Minas Gerais registrou 177 feminicídios em 2025, segundo os dados apresentados na apuração. O número representa oito casos a mais do que os 169 registrados no estado em 2024.
Em números absolutos, Minas Gerais ficou atrás apenas de São Paulo entre os estados brasileiros com maior quantidade de registros de feminicídio em 2025.
No país, foram contabilizados 1.571 feminicídios em 2025, de acordo com dados do Anuário Brasileiro de Segurança Pública.
Em Minas Gerais, os feminicídios representaram 57,8% das mortes violentas de mulheres registradas no período.
Os números são utilizados no debate público para dimensionar a violência letal contra mulheres e também para orientar políticas de prevenção e investigação.
O que mudou na lei sobre feminicídio
A transformação do feminicídio em crime autônomo ocorreu em 2024 e alterou a forma como a legislação brasileira trata esse tipo de assassinato.
Antes da mudança, o feminicídio era enquadrado como uma qualificadora do homicídio.

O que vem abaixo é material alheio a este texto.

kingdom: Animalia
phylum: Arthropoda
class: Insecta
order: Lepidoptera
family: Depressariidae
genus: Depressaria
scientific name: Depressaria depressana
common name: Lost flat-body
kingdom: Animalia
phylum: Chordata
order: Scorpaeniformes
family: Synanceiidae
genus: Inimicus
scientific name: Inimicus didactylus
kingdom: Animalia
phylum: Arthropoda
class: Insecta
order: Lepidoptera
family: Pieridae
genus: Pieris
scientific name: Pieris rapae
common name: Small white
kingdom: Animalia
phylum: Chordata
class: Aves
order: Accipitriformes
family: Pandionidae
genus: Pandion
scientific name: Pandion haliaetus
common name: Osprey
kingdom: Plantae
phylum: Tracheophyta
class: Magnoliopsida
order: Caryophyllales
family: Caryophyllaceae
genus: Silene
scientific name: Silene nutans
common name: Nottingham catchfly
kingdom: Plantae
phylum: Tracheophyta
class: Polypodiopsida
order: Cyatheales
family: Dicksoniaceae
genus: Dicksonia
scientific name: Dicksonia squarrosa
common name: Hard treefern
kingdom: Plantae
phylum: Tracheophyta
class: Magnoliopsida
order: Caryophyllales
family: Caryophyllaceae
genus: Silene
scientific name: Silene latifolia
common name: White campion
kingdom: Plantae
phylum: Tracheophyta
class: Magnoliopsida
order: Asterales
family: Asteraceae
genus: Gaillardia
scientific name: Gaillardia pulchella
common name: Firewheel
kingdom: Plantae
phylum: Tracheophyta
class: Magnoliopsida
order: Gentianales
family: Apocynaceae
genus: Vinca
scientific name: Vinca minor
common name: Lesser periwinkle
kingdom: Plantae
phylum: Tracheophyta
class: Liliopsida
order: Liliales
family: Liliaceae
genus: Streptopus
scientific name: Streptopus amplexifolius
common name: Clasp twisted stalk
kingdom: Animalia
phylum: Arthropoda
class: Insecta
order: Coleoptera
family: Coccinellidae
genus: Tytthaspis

Com a Lei nº 14.994/2024, passou a existir um artigo específico no Código Penal para definir e punir a conduta.
A mudança também estabeleceu uma pena própria, de 20 a 40 anos de reclusão, além das hipóteses de aumento previstas na legislação.
A definição legal busca diferenciar os assassinatos de mulheres cometidos em determinadas circunstâncias relacionadas à violência doméstica e familiar ou ao menosprezo e à discriminação pela condição de mulher.
Isso significa que nem todo homicídio de uma mulher é automaticamente classificado como feminicídio. Para o enquadramento, é necessário que estejam presentes as circunstâncias previstas na legislação.
A classificação é feita a partir da investigação do caso e dos elementos reunidos pelas autoridades responsáveis.
A declaração do candidato ao Senado, portanto, representa uma posição política contrária à existência do feminicídio como categoria penal específica. No entanto, juridicamente, o crime existe no ordenamento brasileiro e está previsto de forma expressa no Código Penal.
O tema deverá continuar presente no debate eleitoral sobre segurança pública, especialmente diante dos números registrados nos últimos anos e das diferentes propostas para combater a violência contra as mulheres.